L’outing dei raffinati intellettuali per Di Pietro però è soprattutto un colpo per il Pd, area da cui vengono quasi tutti i nuovi dipietristi con la libreria ricolma (il caso esemplare è quello del poeta Valerio Magrelli, che ha messo in versi la sua rottura col Pd riservandosi di decidere se votare Di Pietro…). Il Pd li ha traditi, la sinistra non esiste più: tanto vale buttarsi su Tonino. Poi dipende dai casi singoli. Ci sono quelli in cerca di poltrona dopo forzata astinenza, ed è il gruppo più nutrito. Ci sono l’editore Stefano Passigli, ex diessino a lungo senza incarichi, Pressburger, ex assessore ds a Spoleto poi caduto nell’oblio, lo storico comunista Nicola Tranfaglia, ex deputato Pdci con cui ha rotto a male parole, il filosofo Vattimo, ex un po’ di tutto… Ma ci sono altri cultori delle lettere che per la prima volta si buttano in politica, e lo fanno col politico meno intellettuale dell’arco costituzionale.

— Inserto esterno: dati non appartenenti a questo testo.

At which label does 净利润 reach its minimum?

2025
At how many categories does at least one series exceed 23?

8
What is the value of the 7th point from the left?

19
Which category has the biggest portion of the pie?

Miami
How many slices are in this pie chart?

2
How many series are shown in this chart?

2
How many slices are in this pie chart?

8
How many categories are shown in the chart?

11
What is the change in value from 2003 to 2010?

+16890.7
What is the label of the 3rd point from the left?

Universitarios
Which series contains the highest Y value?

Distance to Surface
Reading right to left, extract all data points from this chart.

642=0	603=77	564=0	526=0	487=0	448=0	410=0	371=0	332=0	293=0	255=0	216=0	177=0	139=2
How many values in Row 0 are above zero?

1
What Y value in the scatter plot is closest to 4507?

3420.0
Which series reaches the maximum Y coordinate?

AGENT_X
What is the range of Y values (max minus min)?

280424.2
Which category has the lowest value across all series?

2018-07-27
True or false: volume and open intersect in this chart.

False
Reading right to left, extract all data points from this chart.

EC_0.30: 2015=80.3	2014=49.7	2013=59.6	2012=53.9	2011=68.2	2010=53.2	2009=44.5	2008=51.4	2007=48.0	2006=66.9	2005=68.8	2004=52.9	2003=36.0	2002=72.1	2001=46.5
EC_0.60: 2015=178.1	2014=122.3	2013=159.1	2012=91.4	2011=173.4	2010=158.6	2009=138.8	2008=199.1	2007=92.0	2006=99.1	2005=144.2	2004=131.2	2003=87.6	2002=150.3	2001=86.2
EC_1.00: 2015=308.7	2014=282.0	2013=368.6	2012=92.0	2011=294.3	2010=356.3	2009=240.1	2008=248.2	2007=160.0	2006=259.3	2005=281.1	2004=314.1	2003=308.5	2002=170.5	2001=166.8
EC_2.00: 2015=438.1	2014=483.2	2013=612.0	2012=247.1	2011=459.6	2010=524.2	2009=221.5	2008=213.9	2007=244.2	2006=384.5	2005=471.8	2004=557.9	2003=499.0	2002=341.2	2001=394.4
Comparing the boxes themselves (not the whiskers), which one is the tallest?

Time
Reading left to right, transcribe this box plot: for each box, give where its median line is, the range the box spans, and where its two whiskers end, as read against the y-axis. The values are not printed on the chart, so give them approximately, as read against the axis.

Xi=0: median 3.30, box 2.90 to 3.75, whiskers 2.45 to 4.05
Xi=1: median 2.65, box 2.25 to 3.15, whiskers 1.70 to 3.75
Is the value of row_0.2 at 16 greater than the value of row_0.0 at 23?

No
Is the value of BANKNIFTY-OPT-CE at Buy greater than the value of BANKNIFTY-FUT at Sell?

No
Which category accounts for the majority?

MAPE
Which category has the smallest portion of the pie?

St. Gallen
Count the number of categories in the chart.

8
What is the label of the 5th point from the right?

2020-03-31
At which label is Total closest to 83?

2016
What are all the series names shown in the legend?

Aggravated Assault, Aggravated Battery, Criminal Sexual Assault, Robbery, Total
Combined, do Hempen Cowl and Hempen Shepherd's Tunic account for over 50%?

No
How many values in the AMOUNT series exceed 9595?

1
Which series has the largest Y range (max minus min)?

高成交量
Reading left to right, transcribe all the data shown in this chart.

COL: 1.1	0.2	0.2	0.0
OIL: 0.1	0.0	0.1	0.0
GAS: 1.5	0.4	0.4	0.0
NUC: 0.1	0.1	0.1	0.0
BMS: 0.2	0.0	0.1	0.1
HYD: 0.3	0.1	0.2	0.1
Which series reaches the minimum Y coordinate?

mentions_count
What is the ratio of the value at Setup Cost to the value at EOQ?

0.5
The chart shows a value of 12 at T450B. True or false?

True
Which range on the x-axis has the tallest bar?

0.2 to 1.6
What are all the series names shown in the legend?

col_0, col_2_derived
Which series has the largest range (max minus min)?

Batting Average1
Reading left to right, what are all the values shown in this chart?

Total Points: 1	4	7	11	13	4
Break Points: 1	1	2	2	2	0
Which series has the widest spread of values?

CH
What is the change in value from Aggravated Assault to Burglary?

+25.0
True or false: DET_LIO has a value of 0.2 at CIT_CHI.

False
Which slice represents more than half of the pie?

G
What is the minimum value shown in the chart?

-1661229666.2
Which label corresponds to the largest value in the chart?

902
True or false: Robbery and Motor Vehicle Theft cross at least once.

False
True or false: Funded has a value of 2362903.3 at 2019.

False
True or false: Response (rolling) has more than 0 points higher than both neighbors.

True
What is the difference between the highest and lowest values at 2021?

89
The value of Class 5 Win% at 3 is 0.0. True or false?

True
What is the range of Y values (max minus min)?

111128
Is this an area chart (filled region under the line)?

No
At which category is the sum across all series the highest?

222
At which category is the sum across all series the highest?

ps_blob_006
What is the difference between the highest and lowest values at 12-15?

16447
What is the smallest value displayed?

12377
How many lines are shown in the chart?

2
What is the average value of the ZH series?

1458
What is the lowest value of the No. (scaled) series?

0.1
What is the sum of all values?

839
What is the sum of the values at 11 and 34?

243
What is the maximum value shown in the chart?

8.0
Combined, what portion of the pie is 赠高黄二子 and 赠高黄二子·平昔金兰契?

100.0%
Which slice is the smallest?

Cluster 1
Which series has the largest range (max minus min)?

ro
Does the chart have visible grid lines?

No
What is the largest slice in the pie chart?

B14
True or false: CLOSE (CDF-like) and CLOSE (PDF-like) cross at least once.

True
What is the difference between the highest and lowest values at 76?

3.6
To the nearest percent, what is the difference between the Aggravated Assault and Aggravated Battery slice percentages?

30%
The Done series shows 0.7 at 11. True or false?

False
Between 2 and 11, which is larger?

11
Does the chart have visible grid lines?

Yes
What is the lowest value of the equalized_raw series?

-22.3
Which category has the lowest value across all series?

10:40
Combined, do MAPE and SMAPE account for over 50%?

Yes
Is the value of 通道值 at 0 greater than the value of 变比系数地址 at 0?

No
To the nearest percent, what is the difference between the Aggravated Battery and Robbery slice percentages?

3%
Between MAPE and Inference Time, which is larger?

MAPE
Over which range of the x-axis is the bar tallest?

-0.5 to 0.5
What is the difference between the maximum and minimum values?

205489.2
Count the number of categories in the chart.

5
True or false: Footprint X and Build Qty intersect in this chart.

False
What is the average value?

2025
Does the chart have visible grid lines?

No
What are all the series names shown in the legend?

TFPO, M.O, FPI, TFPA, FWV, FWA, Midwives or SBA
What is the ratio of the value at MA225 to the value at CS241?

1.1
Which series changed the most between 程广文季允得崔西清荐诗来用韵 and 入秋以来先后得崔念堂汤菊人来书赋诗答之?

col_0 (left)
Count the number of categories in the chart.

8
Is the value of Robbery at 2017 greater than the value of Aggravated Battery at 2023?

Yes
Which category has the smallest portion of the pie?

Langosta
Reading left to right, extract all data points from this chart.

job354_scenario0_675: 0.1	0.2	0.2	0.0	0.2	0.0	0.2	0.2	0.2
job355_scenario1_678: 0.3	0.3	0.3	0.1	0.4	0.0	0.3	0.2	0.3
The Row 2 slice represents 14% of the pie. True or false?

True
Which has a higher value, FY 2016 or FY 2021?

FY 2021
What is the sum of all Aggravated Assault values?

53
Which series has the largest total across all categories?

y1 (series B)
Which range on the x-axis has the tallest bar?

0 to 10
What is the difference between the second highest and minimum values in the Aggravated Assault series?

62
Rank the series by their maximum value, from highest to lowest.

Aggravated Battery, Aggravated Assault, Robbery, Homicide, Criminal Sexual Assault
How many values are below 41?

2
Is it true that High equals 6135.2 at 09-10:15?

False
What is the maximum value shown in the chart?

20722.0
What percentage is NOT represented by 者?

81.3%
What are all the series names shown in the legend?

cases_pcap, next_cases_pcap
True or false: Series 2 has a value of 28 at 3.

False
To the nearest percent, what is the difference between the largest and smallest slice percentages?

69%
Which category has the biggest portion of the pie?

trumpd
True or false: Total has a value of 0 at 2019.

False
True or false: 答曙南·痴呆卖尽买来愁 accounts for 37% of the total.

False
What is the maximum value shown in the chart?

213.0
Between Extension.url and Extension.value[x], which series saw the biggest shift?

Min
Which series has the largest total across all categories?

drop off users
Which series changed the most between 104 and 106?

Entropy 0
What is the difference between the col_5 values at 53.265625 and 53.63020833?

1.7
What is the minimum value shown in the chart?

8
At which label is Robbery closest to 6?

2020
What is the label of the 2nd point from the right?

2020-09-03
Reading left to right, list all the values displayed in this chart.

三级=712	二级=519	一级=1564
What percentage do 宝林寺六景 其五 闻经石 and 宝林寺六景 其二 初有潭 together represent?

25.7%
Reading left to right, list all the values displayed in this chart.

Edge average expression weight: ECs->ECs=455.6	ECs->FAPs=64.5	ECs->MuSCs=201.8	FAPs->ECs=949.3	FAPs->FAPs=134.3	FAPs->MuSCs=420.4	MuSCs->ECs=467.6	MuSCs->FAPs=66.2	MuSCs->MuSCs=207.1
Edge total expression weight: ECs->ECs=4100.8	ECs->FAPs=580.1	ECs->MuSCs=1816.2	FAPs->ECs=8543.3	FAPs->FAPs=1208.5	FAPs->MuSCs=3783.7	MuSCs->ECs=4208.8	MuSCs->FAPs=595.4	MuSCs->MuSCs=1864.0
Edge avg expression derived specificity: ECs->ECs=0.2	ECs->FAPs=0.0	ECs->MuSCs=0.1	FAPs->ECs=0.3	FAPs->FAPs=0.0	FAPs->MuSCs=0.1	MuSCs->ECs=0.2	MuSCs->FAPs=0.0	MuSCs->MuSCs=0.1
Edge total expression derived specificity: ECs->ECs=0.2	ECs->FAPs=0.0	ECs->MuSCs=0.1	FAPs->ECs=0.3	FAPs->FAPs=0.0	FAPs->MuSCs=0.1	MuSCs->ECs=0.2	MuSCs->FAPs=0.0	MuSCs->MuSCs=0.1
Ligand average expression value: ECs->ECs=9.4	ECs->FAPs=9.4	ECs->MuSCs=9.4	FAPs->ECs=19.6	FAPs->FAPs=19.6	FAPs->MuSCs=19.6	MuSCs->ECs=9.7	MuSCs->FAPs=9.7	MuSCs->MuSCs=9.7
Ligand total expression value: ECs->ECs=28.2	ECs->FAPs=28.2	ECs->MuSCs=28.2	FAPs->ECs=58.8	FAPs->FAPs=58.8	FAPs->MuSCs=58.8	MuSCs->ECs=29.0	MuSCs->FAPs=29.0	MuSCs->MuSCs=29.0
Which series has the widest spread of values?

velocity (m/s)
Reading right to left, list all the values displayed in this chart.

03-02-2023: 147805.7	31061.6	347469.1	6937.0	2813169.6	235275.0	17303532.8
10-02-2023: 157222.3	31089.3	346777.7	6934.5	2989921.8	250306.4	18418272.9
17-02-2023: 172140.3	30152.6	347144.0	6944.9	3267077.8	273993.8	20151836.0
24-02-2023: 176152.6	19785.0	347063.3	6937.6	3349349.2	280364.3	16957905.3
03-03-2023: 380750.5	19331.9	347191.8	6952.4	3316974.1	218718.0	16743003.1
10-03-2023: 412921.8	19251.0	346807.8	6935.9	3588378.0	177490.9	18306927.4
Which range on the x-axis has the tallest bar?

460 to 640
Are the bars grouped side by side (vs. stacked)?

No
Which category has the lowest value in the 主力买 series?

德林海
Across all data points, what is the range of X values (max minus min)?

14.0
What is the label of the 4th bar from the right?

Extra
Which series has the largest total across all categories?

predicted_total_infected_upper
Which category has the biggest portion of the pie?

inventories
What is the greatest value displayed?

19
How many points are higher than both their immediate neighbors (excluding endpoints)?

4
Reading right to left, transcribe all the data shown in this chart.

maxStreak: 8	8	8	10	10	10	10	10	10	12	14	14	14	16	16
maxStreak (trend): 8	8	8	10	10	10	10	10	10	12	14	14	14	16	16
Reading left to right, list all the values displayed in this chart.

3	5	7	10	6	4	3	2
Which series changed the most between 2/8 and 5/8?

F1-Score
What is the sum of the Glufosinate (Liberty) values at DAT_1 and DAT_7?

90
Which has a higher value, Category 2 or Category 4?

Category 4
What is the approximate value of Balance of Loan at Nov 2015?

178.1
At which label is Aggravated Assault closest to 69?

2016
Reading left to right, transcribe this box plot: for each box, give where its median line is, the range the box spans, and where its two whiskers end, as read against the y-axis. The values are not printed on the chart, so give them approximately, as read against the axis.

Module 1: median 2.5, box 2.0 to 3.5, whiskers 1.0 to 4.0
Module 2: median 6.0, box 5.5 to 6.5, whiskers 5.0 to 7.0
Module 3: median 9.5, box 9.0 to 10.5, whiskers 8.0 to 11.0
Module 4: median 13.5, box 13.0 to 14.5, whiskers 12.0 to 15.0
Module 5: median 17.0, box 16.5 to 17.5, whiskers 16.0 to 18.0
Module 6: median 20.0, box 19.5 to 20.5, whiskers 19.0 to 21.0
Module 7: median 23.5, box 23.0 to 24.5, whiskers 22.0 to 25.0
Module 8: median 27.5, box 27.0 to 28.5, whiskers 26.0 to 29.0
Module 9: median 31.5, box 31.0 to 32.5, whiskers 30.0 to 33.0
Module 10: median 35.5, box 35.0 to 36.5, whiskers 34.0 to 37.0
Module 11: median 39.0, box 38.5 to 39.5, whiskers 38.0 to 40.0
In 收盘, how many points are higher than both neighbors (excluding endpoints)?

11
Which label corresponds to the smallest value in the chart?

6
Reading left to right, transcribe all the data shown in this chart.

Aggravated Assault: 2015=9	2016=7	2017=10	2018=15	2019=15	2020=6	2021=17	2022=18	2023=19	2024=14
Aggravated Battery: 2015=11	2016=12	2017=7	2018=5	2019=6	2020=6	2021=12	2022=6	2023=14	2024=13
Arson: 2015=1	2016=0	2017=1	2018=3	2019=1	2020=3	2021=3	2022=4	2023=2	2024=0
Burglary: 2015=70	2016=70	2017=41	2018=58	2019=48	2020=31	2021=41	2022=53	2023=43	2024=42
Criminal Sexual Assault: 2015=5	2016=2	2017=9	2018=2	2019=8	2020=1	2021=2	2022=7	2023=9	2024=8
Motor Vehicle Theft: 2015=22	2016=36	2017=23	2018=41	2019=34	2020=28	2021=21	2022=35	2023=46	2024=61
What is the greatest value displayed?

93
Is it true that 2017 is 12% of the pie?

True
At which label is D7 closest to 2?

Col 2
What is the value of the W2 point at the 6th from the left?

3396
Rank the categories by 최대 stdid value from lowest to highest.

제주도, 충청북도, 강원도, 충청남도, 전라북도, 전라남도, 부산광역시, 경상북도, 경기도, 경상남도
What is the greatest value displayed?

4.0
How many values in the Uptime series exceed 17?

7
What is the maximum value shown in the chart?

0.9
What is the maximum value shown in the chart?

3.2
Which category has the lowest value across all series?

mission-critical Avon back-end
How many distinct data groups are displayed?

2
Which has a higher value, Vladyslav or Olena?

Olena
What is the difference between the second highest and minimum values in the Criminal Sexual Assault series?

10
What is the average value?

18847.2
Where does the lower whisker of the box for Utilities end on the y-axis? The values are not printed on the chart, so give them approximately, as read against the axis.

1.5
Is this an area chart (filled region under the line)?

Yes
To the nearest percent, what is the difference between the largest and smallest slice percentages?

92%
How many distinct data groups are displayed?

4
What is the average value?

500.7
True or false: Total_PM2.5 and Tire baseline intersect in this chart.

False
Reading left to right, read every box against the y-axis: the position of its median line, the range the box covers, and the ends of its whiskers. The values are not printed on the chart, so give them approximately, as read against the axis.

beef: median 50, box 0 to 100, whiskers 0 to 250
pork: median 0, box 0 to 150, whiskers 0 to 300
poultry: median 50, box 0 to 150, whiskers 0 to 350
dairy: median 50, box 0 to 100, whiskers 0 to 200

Tra questi c’è la candidata Luisa Capelli, fondatrice dell’editrice Meltemi, raffinatissima, che pubblica saggi iper-specialistici di filosofia, da Kant a Lèvinas a Durkheim.
Dalla Critica della ragion pura alle critiche di Tonino: misteri della cultura superiore. Tutti la spiegano col fatto che Tonino è l’unico a fare opposizione, così ha detto Vattimo, così Pressburger, così Tranfaglia e così ora Magris. Lo votiamo o ci candidiamo con lui perché è contro Berlusconi. Concetti un po’ deboli per intellettuali di quel calibro. Insomma devono ancora dimostrare di non aver scelto come in quel bellissimo romanzo di Magris: Alla cieca.